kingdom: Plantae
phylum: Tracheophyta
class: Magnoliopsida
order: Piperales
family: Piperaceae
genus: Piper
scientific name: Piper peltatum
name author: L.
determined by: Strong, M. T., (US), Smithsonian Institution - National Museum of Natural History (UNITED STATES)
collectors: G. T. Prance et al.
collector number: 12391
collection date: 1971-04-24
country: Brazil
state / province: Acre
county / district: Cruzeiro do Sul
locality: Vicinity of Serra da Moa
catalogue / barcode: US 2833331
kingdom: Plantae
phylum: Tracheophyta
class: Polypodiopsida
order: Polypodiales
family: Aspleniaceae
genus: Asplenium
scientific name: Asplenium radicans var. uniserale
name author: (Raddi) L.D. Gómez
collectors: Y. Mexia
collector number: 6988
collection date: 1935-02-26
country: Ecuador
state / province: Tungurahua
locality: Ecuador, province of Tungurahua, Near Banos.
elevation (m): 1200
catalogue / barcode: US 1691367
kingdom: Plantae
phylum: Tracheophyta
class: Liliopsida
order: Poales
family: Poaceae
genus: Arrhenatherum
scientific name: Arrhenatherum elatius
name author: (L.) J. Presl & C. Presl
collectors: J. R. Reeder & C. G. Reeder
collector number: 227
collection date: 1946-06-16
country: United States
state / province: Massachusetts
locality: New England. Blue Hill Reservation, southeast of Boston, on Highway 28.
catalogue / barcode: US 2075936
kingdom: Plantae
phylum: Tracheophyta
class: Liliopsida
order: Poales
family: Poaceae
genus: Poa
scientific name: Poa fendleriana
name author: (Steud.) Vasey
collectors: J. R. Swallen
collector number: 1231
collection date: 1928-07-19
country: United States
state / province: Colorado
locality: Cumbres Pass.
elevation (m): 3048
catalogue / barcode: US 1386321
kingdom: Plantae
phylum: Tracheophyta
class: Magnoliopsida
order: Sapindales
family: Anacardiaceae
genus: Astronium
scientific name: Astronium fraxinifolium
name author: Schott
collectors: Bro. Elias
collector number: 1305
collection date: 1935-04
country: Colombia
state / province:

= = =

EXERCISE DIRECTIONS> Rename every "locality" in the listing to "site description" and give the listing again with everything else unchanged.

TASK RESULT>
kingdom: Plantae
phylum: Tracheophyta
class: Magnoliopsida
order: Piperales
family: Piperaceae
genus: Piper
scientific name: Piper peltatum
name author: L.
determined by: Strong, M. T., (US), Smithsonian Institution - National Museum of Natural History (UNITED STATES)
collectors: G. T. Prance et al.
collector number: 12391
collection date: 1971-04-24
country: Brazil
state / province: Acre
county / district: Cruzeiro do Sul
site description: Vicinity of Serra da Moa
catalogue / barcode: US 2833331
kingdom: Plantae
phylum: Tracheophyta
class: Polypodiopsida
order: Polypodiales
family: Aspleniaceae
genus: Asplenium
scientific name: Asplenium radicans var. uniserale
name author: (Raddi) L.D. Gómez
collectors: Y. Mexia
collector number: 6988
collection date: 1935-02-26
country: Ecuador
state / province: Tungurahua
site description: Ecuador, province of Tungurahua, Near Banos.
elevation (m): 1200
catalogue / barcode: US 1691367
kingdom: Plantae
phylum: Tracheophyta
class: Liliopsida
order: Poales
family: Poaceae
genus: Arrhenatherum
scientific name: Arrhenatherum elatius
name author: (L.) J. Presl & C. Presl
collectors: J. R. Reeder & C. G. Reeder
collector number: 227
collection date: 1946-06-16
country: United States
state / province: Massachusetts
site description: New England. Blue Hill Reservation, southeast of Boston, on Highway 28.
catalogue / barcode: US 2075936
kingdom: Plantae
phylum: Tracheophyta
class: Liliopsida
order: Poales
family: Poaceae
genus: Poa
scientific name: Poa fendleriana
name author: (Steud.) Vasey
collectors: J. R. Swallen
collector number: 1231
collection date: 1928-07-19
country: United States
state / province: Colorado
site description: Cumbres Pass.
elevation (m): 3048
catalogue / barcode: US 1386321
kingdom: Plantae
phylum: Tracheophyta
class: Magnoliopsida
order: Sapindales
family: Anacardiaceae
genus: Astronium
scientific name: Astronium fraxinifolium
name author: Schott
collectors: Bro. Elias
collector number: 1305
collection date: 1935-04
country: Colombia
state / province:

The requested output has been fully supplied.